Когда они исчезли, чародей вернулся в дом и закрыл дверь.

Старость он представлял себе по-другому.

И странно – только сейчас вдруг ощутил свое неимоверное одиночество.

* * *

От дамского седла у Шэни разламывалась спина, боль все сильнее сковывала бедра. Ругаясь, пока, в основном, мысленно, принцесса гадала, что будет дальше.

Ансива – просто возмутительно! – наоборот, блистала счастливой улыбкой. Блондинка глазела по сторонам, на всю катушку используя новое, невиданное визуальное восприятие.

Шэни пыталась подражать сестре, но ничего особенного не заметила, кроме того, что угол зрения увеличился. Глаза у девиц, что ни говори, огромные.

От дома чародея до границ Долерозии было около пятнадцати километров. Маршрут Балимор разработал самостоятельно и нанес его на карту, обозначив четкой пунктирной линией.

– Ваша сила в скорости, – говорил старик. – Не знаю, как сильно расширил Хринг район поиска. Хорошо, если эти дороги еще не попали в поле его зрения, но будьте готовы ко всему.

Дейнар и Хлок заверили чародея, что уж с этим они как-нибудь разберутся. Под плащами, так чтобы можно было сразу пустить в ход, заколдованные разбойники спрятали мечи и ножи. Правда, теперь привычное оружие казалось им неудобным и тяжелым. Шэни с удивлением отметила, что любимая убивалка походит больше на средних размеров бревно. Видя, как девица пытается размахивать мечом, Балимор заметил:

– Твоя рука теперь раза в три меньше.

Все было меньше, не только руки. Дейнар не переставал изумляться переменам и ужасаться им же. Особенно его тревожили физиологические особенности, ответственные за то, что чародей назвал «половыми особенностями». Из объяснений Балимора разбойник понял только одно: вопрос в том, кто стоит, а кто присаживается, чтобы справить малую нужду.

– Теперь так и будет, – ответил чародей на заданный шепотом вопрос. И закивал с таинственной улыбкой, от которой у Дейнара мурашки побежали по спине…

Отъехали километров на десять. Старые лесные дороги прилично заросли, но просматривались неплохо.

День выдался по высшему разряду. Тянуло прилечь где-нибудь в тенечке и поспать, вслушиваясь в пение птиц.

И вообще – как прекрасна природа! Сплошная поэзия!

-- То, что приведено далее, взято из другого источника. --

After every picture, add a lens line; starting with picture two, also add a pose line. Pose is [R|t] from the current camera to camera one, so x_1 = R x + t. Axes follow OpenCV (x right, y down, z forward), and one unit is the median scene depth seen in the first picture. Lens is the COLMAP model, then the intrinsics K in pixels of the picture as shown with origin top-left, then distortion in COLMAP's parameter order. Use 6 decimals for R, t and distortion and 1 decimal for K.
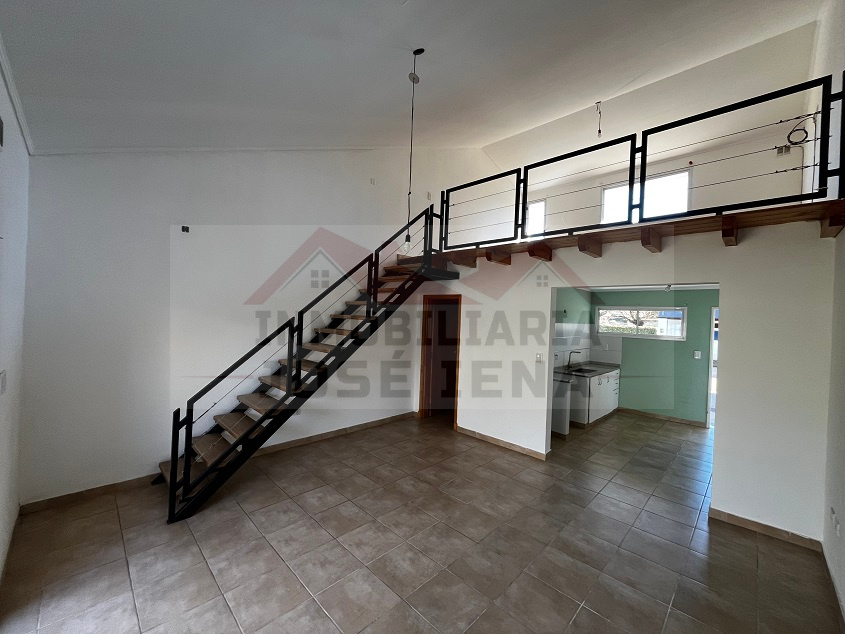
lens RADIAL K [[340.9, 0, 421.3], [0, 340.9, 317.1], [0, 0, 1]] dist [-0.003003, -0.000320]
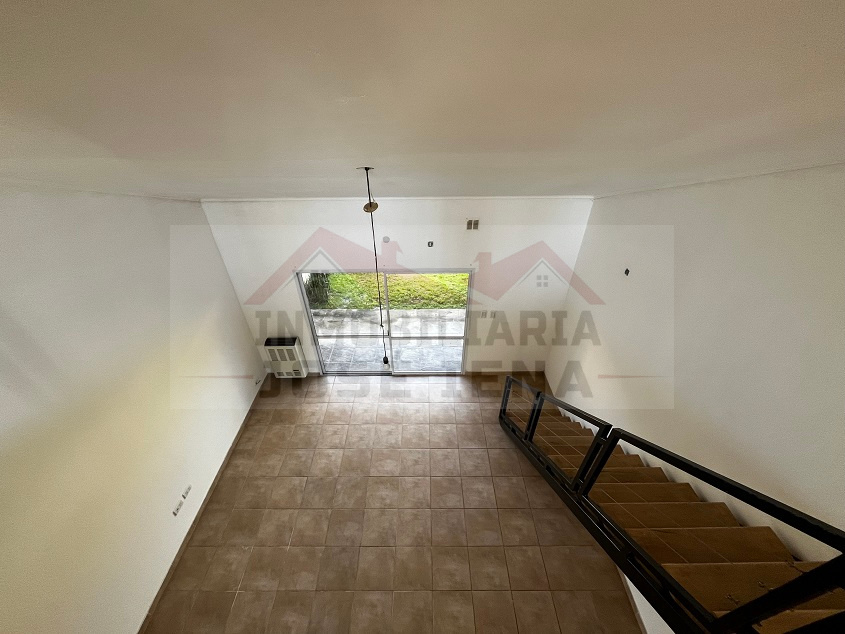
lens RADIAL K [[340.9, 0, 421.3], [0, 340.9, 316.8], [0, 0, 1]] dist [-0.003003, -0.000320]
pose [[-0.711099, 0.394185, -0.582199, 0.368017], [-0.020132, 0.816301, 0.577276, -0.791410], [0.702804, 0.422222, -0.572535, 1.353785]]
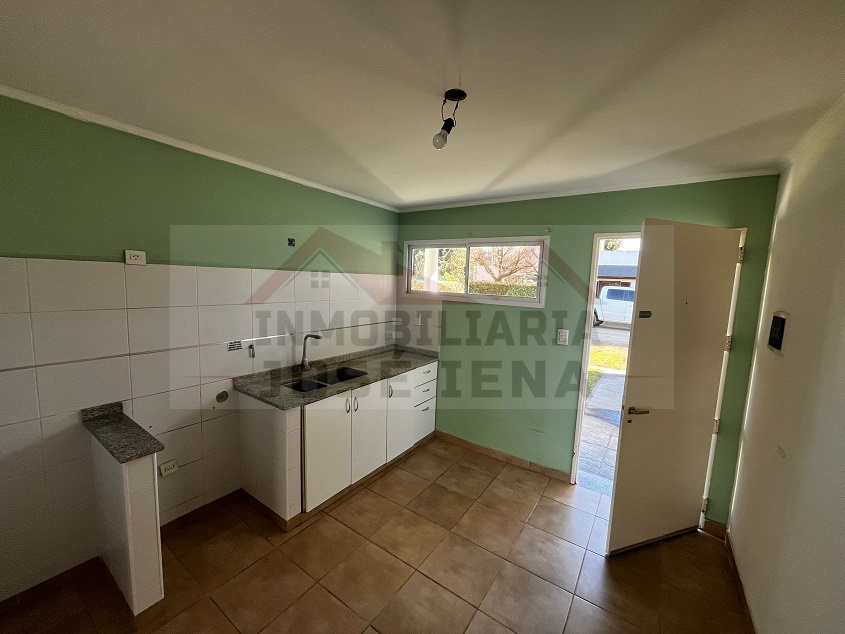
lens RADIAL K [[340.9, 0, 422.2], [0, 340.9, 316.9], [0, 0, 1]] dist [-0.003003, -0.000320]
pose [[0.984668, -0.024429, 0.172720, 1.029677], [0.005351, 0.993909, 0.110073, 0.059186], [-0.174357, -0.107461, 0.978801, 1.088535]]
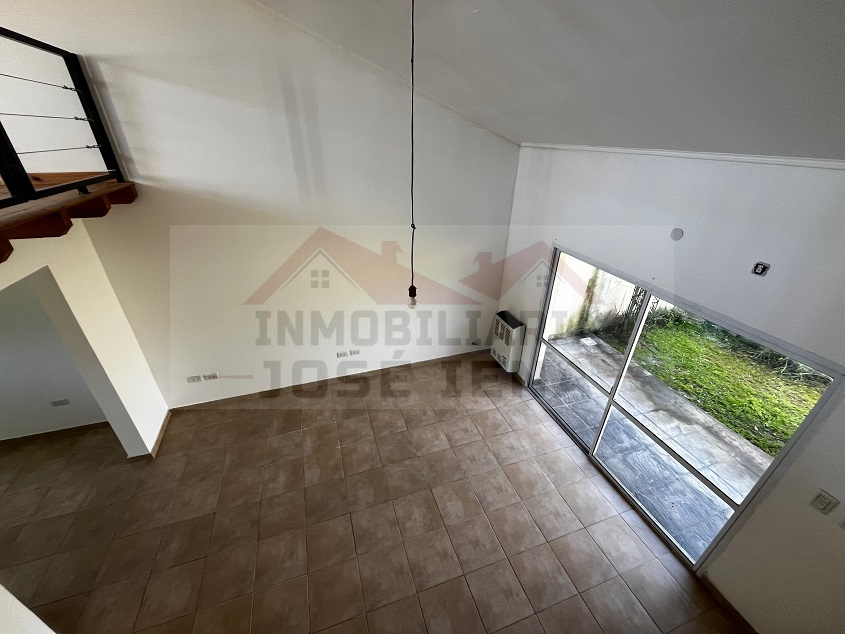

Ничего подобного Дейнар раньше за собой не замечал, и подобные мысли его пугали. Вот что Балимор имел в виду, когда говорил о «полном» превращении.

– Эльфы они что – помешаны на флоре и фауне, каждый дурак знает, – сказал чародей, – поэтому будьте готовы к неожиданностям. Таким, например, как дикое желание перевязывать бинтами сломанную веточку или выхаживать повредившего лапку лисенка.

Сестры внимали, чувствуя подступающую тошноту.

– Помните, – добавил Балимор, – если вы не уедет из Долерозии к сроку, вы навсегда останетесь в эльфийском образе, а пленницы в замке, наоборот, превратятся в разбойников.

– Ну и пусть, – сказала тогда Ансива. – Чем плохо жить по-королевски?

– Да? – усмехнулся чародей, пытаясь вычесать из бороды паутину. – Но тогда вам придется выйти замуж и нарожать детей.

Это сообщение так потрясло разбойников, что они на время впали в транс.

– А без этого никак? – поинтересовалась Ансива, собираясь разреветься.

– Нет.

– Не хочу замуж! Не хочу замуж!

Чародей не любил женских истерик, но одна из них разразилась на его глазах. Он нацедил сестрам по стаканчику воды с пустырником.

– Если все сделаете как положено, вам ничего не грозит…

…Птица захлопала крыльями где-то в ветвях, и Шэни очнулась от воспоминаний.

– Едем быстрее, – сказала она. – Эй, слышишь?

Ансива плавала на волнах блаженства – настолько прониклась прелестью окружающего мира.